=== Section Start ===

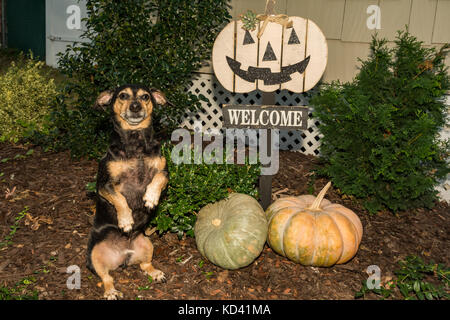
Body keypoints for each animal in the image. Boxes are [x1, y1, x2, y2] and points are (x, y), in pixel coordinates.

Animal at [86, 84, 169, 298]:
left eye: (145, 97)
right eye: (123, 95)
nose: (135, 106)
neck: (135, 140)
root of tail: (123, 256)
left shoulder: (165, 172)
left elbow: (158, 179)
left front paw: (150, 198)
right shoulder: (104, 186)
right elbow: (120, 199)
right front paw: (125, 221)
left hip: (147, 244)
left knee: (145, 265)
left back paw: (156, 273)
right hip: (94, 254)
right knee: (107, 277)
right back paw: (111, 292)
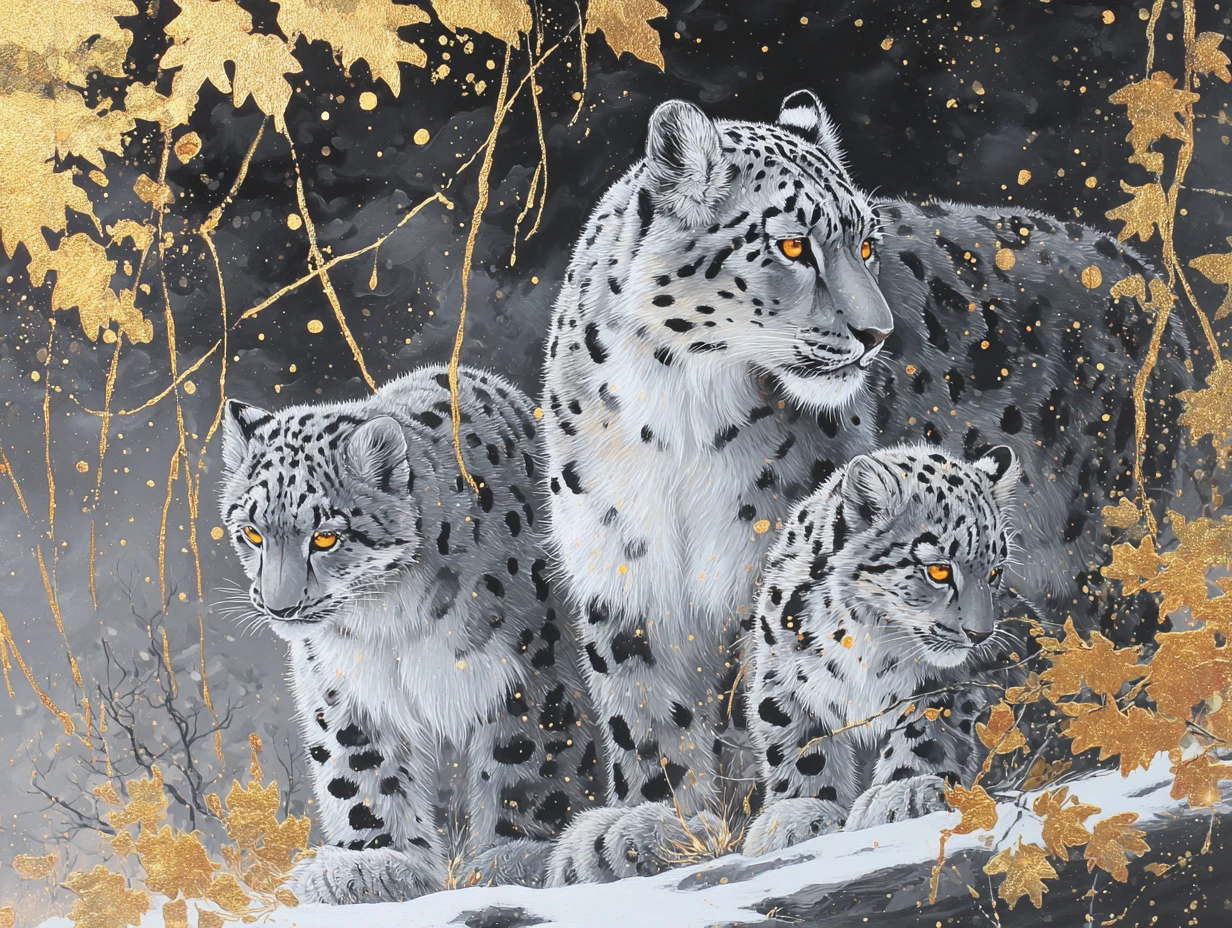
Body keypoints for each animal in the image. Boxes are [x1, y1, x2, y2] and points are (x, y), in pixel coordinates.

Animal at [218, 364, 600, 903]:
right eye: (252, 532)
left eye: (326, 537)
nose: (279, 605)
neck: (387, 621)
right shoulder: (344, 688)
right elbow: (359, 770)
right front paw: (374, 864)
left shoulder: (531, 668)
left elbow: (529, 756)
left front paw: (513, 856)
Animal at [742, 443, 1021, 856]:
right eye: (938, 570)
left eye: (995, 572)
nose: (980, 634)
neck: (868, 635)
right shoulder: (783, 675)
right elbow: (797, 744)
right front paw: (799, 813)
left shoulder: (946, 683)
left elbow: (927, 733)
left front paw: (903, 793)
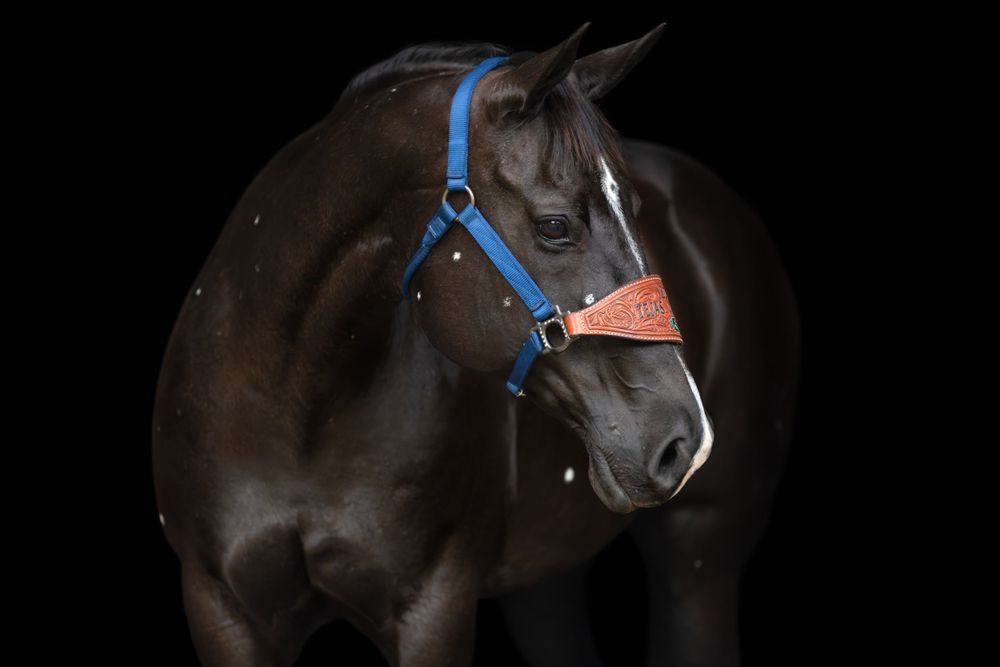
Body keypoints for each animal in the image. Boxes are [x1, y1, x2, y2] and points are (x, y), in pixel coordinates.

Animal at [152, 23, 800, 667]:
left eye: (635, 209)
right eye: (555, 225)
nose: (687, 441)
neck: (293, 415)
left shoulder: (434, 609)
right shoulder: (222, 608)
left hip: (700, 558)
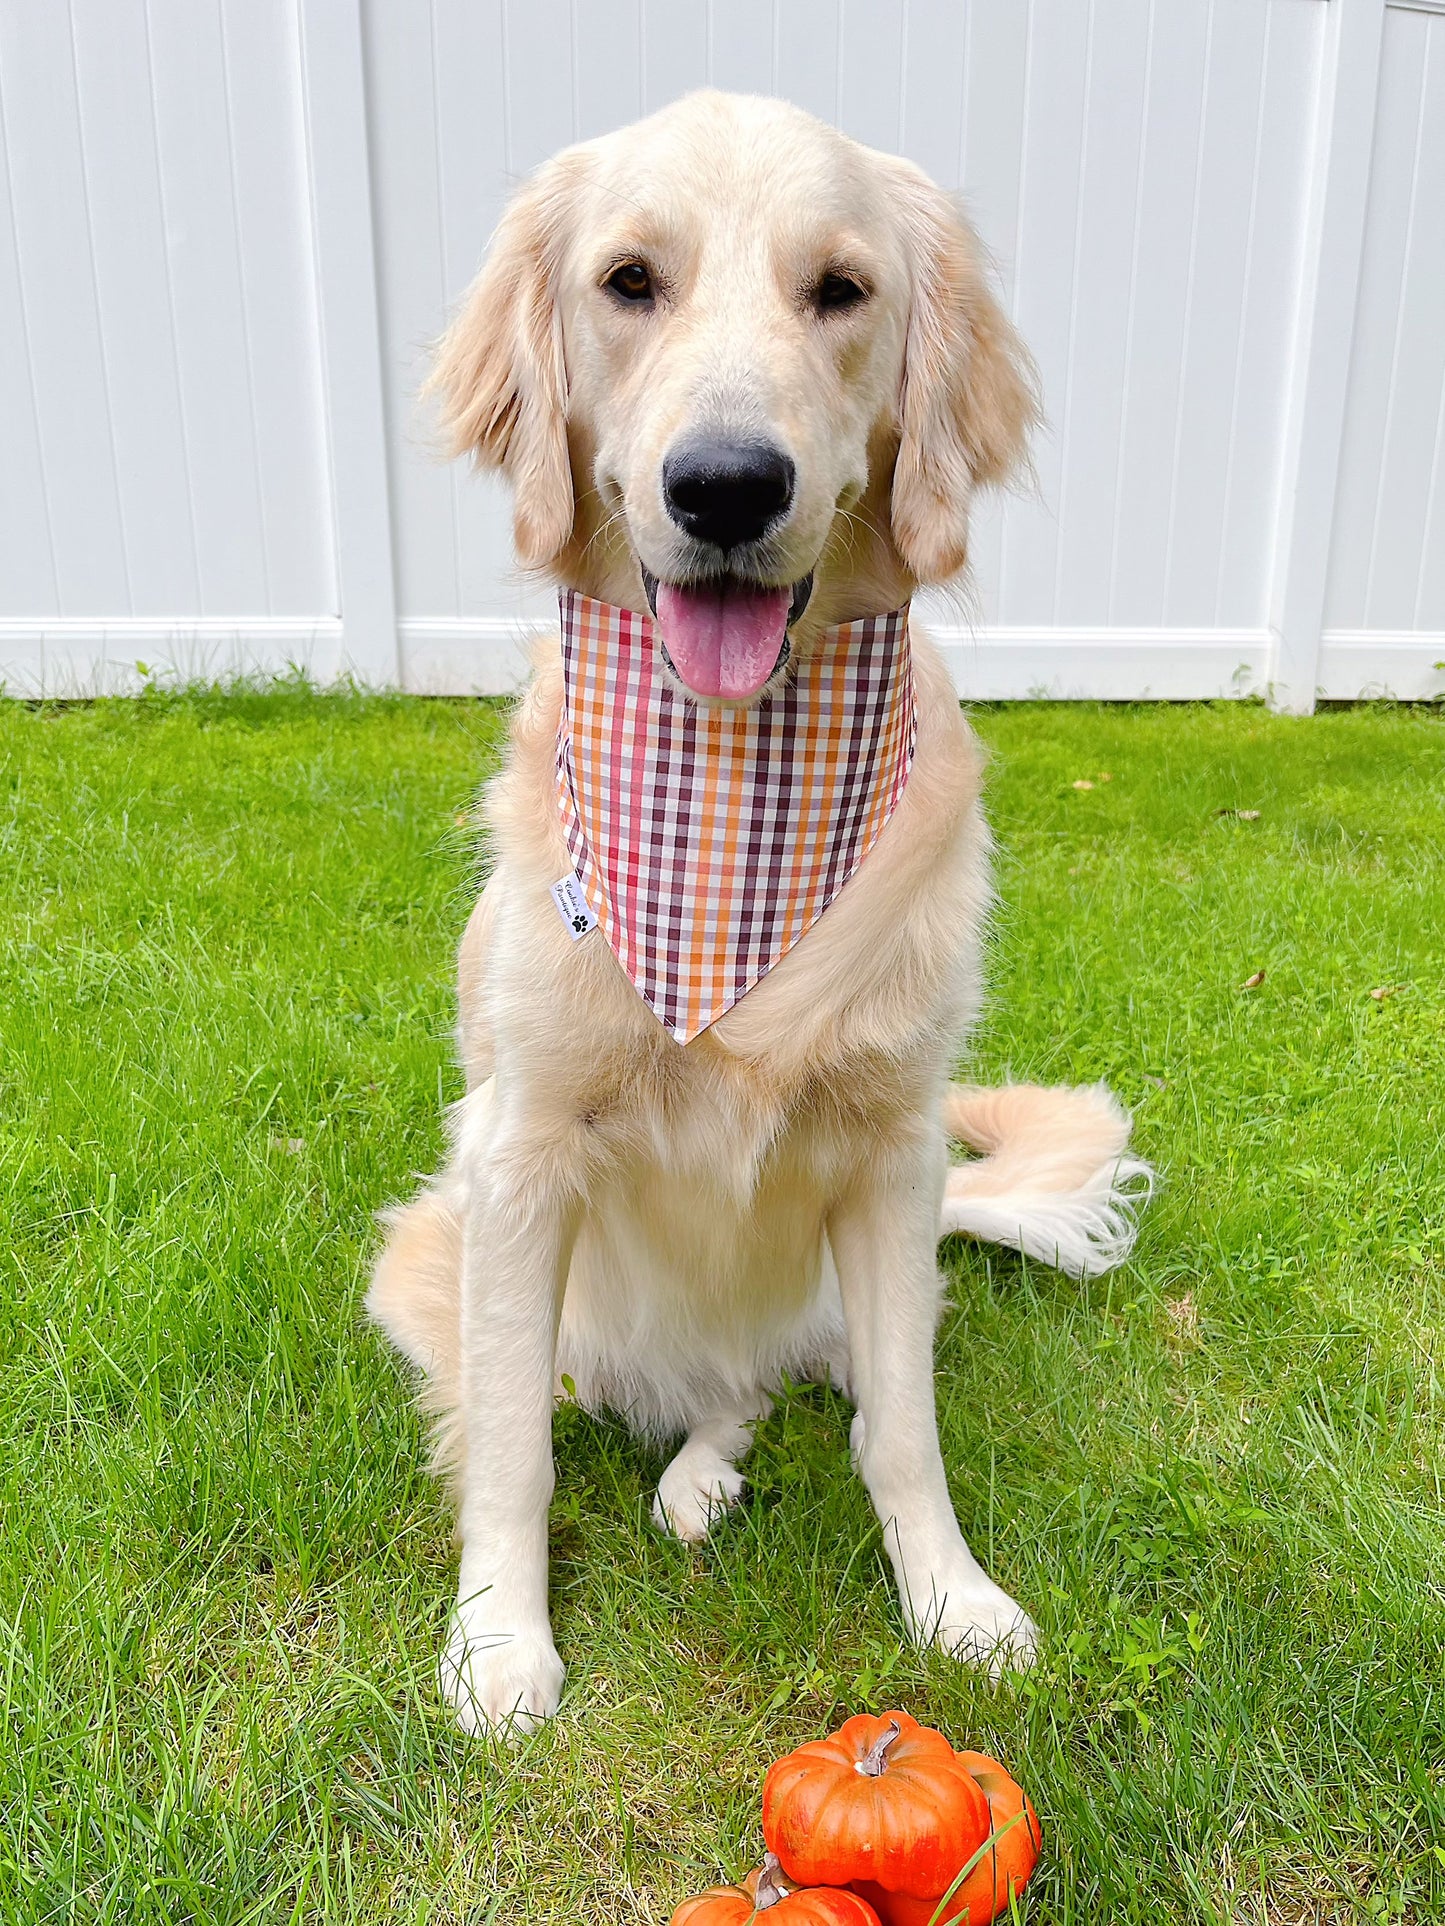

=== Section End ===

• [PROBLEM STATEMENT]:
Copy the data verbatim, skipping any image it holds.

• [ANSWER SECTION]:
Body keypoints for each animal in the image. Boxes are [x1, y1, x2, y2] and points are (x, y), in pixel coordinates.

Animal at [86, 84, 169, 298]:
left eye: (145, 97)
right eye: (123, 95)
nose: (135, 106)
neck: (135, 140)
root of tail: (123, 256)
left shoulder: (165, 172)
left elbow: (158, 179)
left front paw: (150, 198)
right shoulder: (104, 186)
right elbow: (120, 199)
right front paw: (125, 221)
left hip: (147, 244)
left knee: (145, 265)
left back paw: (156, 273)
right hip: (94, 254)
right knee: (107, 277)
right back paw: (111, 292)
Body keypoints for each animal in the image. Boxes are [x1, y1, x2, y2] and points are (x, y), in pixel coordinates.

Animal at [218, 364, 600, 903]:
right eye: (252, 532)
left eye: (326, 537)
nose: (279, 605)
neck: (387, 621)
right shoulder: (344, 688)
right elbow: (359, 770)
right front paw: (374, 864)
left shoulder: (531, 668)
left elbow: (529, 756)
left front paw: (513, 856)
Animal at [742, 443, 1021, 856]:
right eye: (938, 570)
left eye: (995, 572)
nose: (980, 634)
neck: (868, 635)
right shoulder: (783, 675)
right elbow: (797, 744)
right front paw: (799, 813)
left shoulder: (946, 683)
left elbow: (927, 733)
left front paw: (903, 793)
Body keypoints for each animal in the image. Boxes are [x1, y1, x2, y2] and points are (x, y), in pixel coordinates.

Animal at [152, 23, 800, 667]:
left eye: (635, 209)
right eye: (555, 225)
nose: (687, 441)
neck: (293, 415)
left shoulder: (434, 609)
right shoulder: (222, 608)
left hip: (700, 558)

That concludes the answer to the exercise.